Hubble’s great discovery, based on observations between 1922-1923 and announced 1 January 1925, was that these “nebulae” were in fact galaxies of their own, extremely distant from the Milky Way Galaxy. This was determined by locating variable stars within the nebulae and using them to calculate the distance. It turned out that the Andromeda Nebula was actually another galaxy located a couple million light years away. This had been suspected for several years, due in part to the observations of supernovae within Andromeda, all of which were characteristically fainter than previously observed supernovae in our own galaxy. The result of Hubble’s work was that the astronomy community – and humanity as a whole – realized that the universe was much bigger than previously believed.

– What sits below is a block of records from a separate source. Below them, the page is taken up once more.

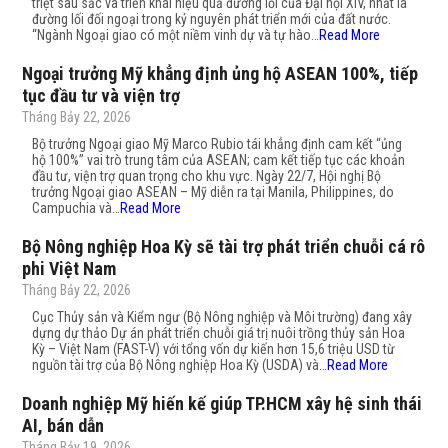
triệt sâu sắc và triển khai hiệu quả đường lối của Đại hội XIV, nhất là
đường lối đối ngoại trong kỷ nguyên phát triển mới của đất nước.
“Ngành Ngoại giao có một niềm vinh dự và tự hào…
Read More
Ngoại trưởng Mỹ khẳng định ủng hộ ASEAN 100%, tiếp
tục đầu tư và viện trợ
Tháng Bảy 22, 2026
Bộ trưởng Ngoại giao Mỹ Marco Rubio tái khẳng định cam kết “ủng
hộ 100%” vai trò trung tâm của ASEAN; cam kết tiếp tục các khoản
đầu tư, viện trợ quan trọng cho khu vực. Ngày 22/7, Hội nghị Bộ
trưởng Ngoại giao ASEAN – Mỹ diễn ra tại Manila, Philippines, do
Campuchia và…
Read More
Bộ Nông nghiệp Hoa Kỳ sẽ tài trợ phát triển chuỗi cá rô
phi Việt Nam
Tháng Bảy 22, 2026
Cục Thủy sản và Kiểm ngư (Bộ Nông nghiệp và Môi trường) đang xây
dựng dự thảo Dự án phát triển chuỗi giá trị nuôi trồng thủy sản Hoa
Kỳ – Việt Nam (FAST-V) với tổng vốn dự kiến hơn 15,6 triệu USD từ
nguồn tài trợ của Bộ Nông nghiệp Hoa Kỳ (USDA) và…
Read More
Doanh nghiệp Mỹ hiến kế giúp TP.HCM xây hệ sinh thái
AI, bán dẫn
Tháng Bảy 19, 2026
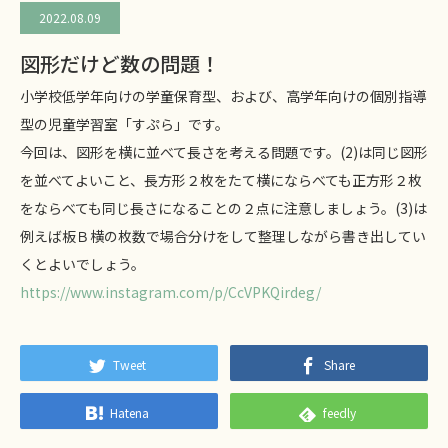
2022.08.09
図形だけど数の問題！
小学校低学年向けの学童保育型、および、高学年向けの個別指導
型の児童学習室「すぷら」です。
今回は、図形を横に並べて長さを考える問題です。(2)は同じ図形
を並べてよいこと、長方形２枚をたて横にならべても正方形２枚
をならべても同じ長さになることの２点に注意しましょう。(3)は
例えば板Ｂ横の枚数で場合分けをして整理しながら書き出してい
くとよいでしょう。
https://www.instagram.com/p/CcVPKQirdeg/
Tweet
Share
Hatena
feedly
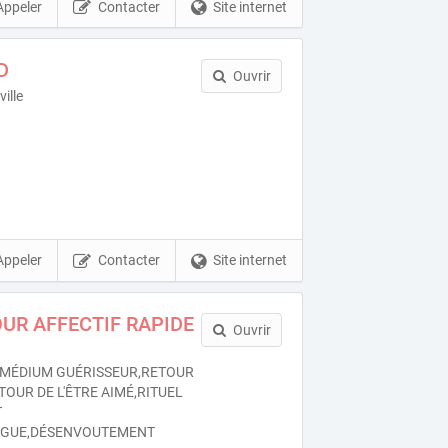
Appeler
Contacter
Site internet
D
Ouvrir
ille
Appeler
Contacter
Site internet
UR AFFECTIF RAPIDE
Ouvrir
MÉDIUM GUÉRISSEUR,RETOUR
TOUR DE L'ÊTRE AIMÉ,RITUEL
T
OGUE,DÉSENVOUTEMENT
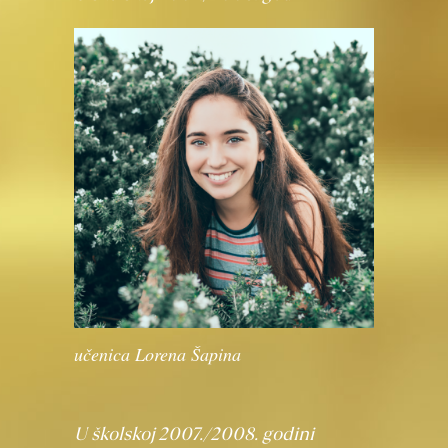
učenica Lorena Šapina
U školskoj 2007./2008. godini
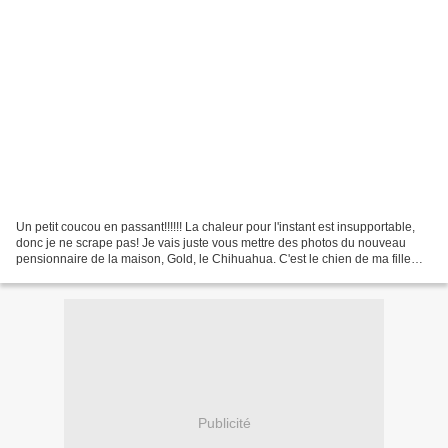
Un petit coucou en passant!!!!!! La chaleur pour l'instant est insupportable,
donc je ne scrape pas! Je vais juste vous mettre des photos du nouveau
pensionnaire de la maison, Gold, le Chihuahua. C'est le chien de ma fille
Solène, et c'est elle qui devra...
Publicité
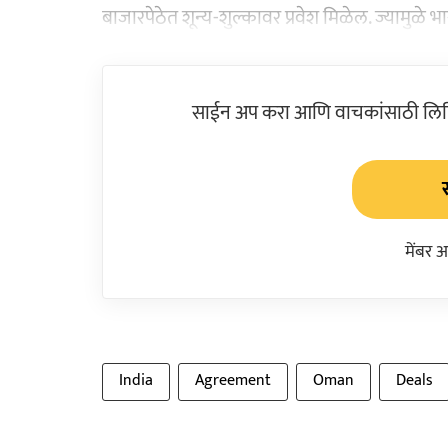
बाजारपेठेत शून्य-शुल्कावर प्रवेश मिळेल. ज्यामुळे भ
साईन अप करा आणि वाचकांसाठी लिहिल
मेंबर 
India
Agreement
Oman
Deals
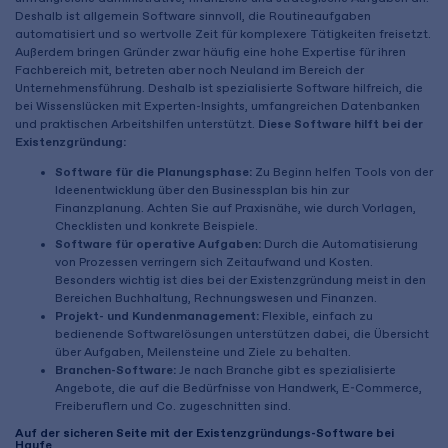
Deshalb ist allgemein Software sinnvoll, die Routineaufgaben
automatisiert und so wertvolle Zeit für komplexere Tätigkeiten freisetzt.
Außerdem bringen Gründer zwar häufig eine hohe Expertise für ihren
Fachbereich mit, betreten aber noch Neuland im Bereich der
Unternehmensführung. Deshalb ist spezialisierte Software hilfreich, die
bei Wissenslücken mit Experten-Insights, umfangreichen Datenbanken
und praktischen Arbeitshilfen unterstützt.
Diese Software hilft bei der
Existenzgründung:
Software für die Planungsphase:
Zu Beginn helfen Tools von der
Ideenentwicklung über den Businessplan bis hin zur
Finanzplanung. Achten Sie auf Praxisnähe, wie durch Vorlagen,
Checklisten und konkrete Beispiele.
Software für operative Aufgaben:
Durch die Automatisierung
von Prozessen verringern sich Zeitaufwand und Kosten.
Besonders wichtig ist dies bei der Existenzgründung meist in den
Bereichen Buchhaltung, Rechnungswesen und Finanzen.
Projekt- und Kundenmanagement:
Flexible, einfach zu
bedienende Softwarelösungen unterstützen dabei, die Übersicht
über Aufgaben, Meilensteine und Ziele zu behalten.
Branchen-Software:
Je nach Branche gibt es spezialisierte
Angebote, die auf die Bedürfnisse von Handwerk, E-Commerce,
Freiberuflern und Co. zugeschnitten sind.
Auf der sicheren Seite mit der Existenzgründungs-Software bei
Haufe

Hubble’s second great “discovery” is not really his own, although he is often incorrectly credited for it. In 1929, along with Milton Humason, Hubble measured the distances and redshifts of 46 galaxies, establishing an empirical correlation between the distance of these objects and their redshifts. This was interpreted by cosmologists as meaning that the universe was expanding outwards in all directions, and that the redshift represented a Doppler effect whereby light from distant galaxies was stretched out as the intervening space expanded. The further apart the galaxies, the faster they diverged, and the redder the light was. This implied that at some point in the distant past, approximately 14 billion years ago, the universe started off as a point of extreme density and temperature. This became known as the Big Bang theory, and today is accepted by the vast majority of physicists. The Big Bang theory was first proposed by Alexander Friedmann in 1922, and Hubble’s observations in the late 1920s provided the first observational support for the theory.
Around the later part of his career, Hubble spent considerable time and effort in trying to get astronomy to be recognized as a category of physics rather than its own science. The main goal was to make astronomers eligible for the Nobel Prize in Physics. For a long time, this campaign was unsuccessful, but eventually the Nobel Prize Committee succumbed, and today a sufficiently important astronomical discovery is eligible for the Nobel Prize.